══ EXCERPT PROVIDED ══

Follow Me statue arriving on a flatbed truck at the new National Infantry Museum

Follow Me statue arriving on a flatbed truck at the new National Infantry Museum

Crane lifting Follow Me in the rotunda of the National InFantry Museum

Crane lifting Follow Me in the rotunda of the National InFantry Museum

Such a Bargain!

February 9, 2009

The National Endowment for the Arts just released a study that shows, again,  people are reading less.   You would never have guessed it by the crowds that converged on the Columbus Public Library over the weekend for the Friends of the Libraries annual book sale.  The crowds were larger and more money was spent on buying the books than last year. 

Friends of the Libraries Book Sale,  Columbus Public Library

Friends of the Libraries Book Sale, Columbus Public Library

Every type of book imaginable was on sale,  fiction, non-fiction, history,  textbooks,  rare books,  religion,  fantasy, and science fiction,  all donated by the public.  Except for the few rare books that sold in the $50 range,  the rest sold for $1 for hardbacks,  $.50 for trade-backs, and $.25 for paperbacks.

Who gets the money that is made after expenses? Friends of the Libraries.  What does it do with it?  Gives it to the Chattahoochee Valley Libraries.  That’s the whole idea behind Friends,  supporting the public library system.

Being a longtime supporter,   I work in the book store every other Tuesday.  It was fun learning to operate the cash register.  This year,  I am honored to be on the organization’s board of directors.  I do it because libraries are such wonderful places that offer the world of thought to everyone absolutely free, and, while books are still  the mainstay,   they are just part of the mix,  which includes audio books,  music CDs, movie DVDs,  computers,  book signings by famous authors,  lectures and movies,  and meeting rooms for all sorts of events.

═══

§ **ABOUT THIS TASK**:
In the post about the library book sale, begin at the words "The National Endowment" and stop after "than last year.". Rewrite that span with "study" changed to "report".

══ DATA LISTING ══

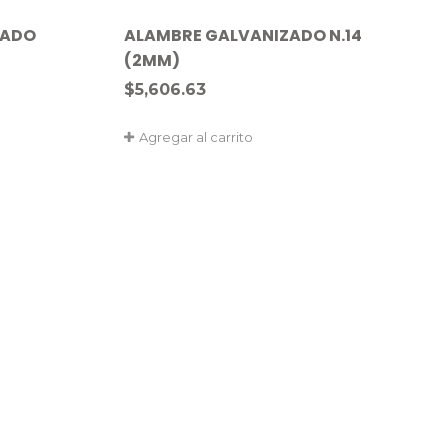
ZADO
ALAMBRE GALVANIZADO N.14
(2MM)
$
5,606.63
Agregar al carrito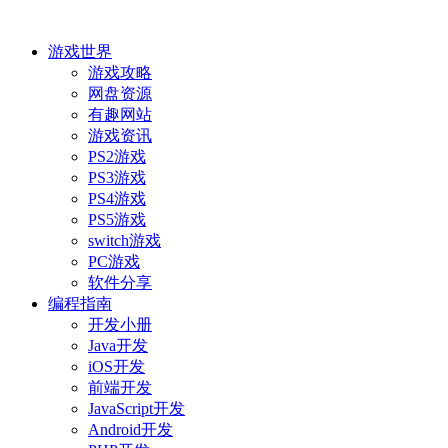
游戏世界
游戏攻略
网盘资源
有趣网站
游戏资讯
PS2游戏
PS3游戏
PS4游戏
PS5游戏
switch游戏
PC游戏
软件分享
编程指南
开发小册
Java开发
iOS开发
前端开发
JavaScript开发
Android开发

═══

§ **ANSWER SECTION**:
The National Endowment for the Arts just released a report that shows, again,  people are reading less.   You would never have guessed it by the crowds that converged on the Columbus Public Library over the weekend for the Friends of the Libraries annual book sale.  The crowds were larger and more money was spent on buying the books than last year.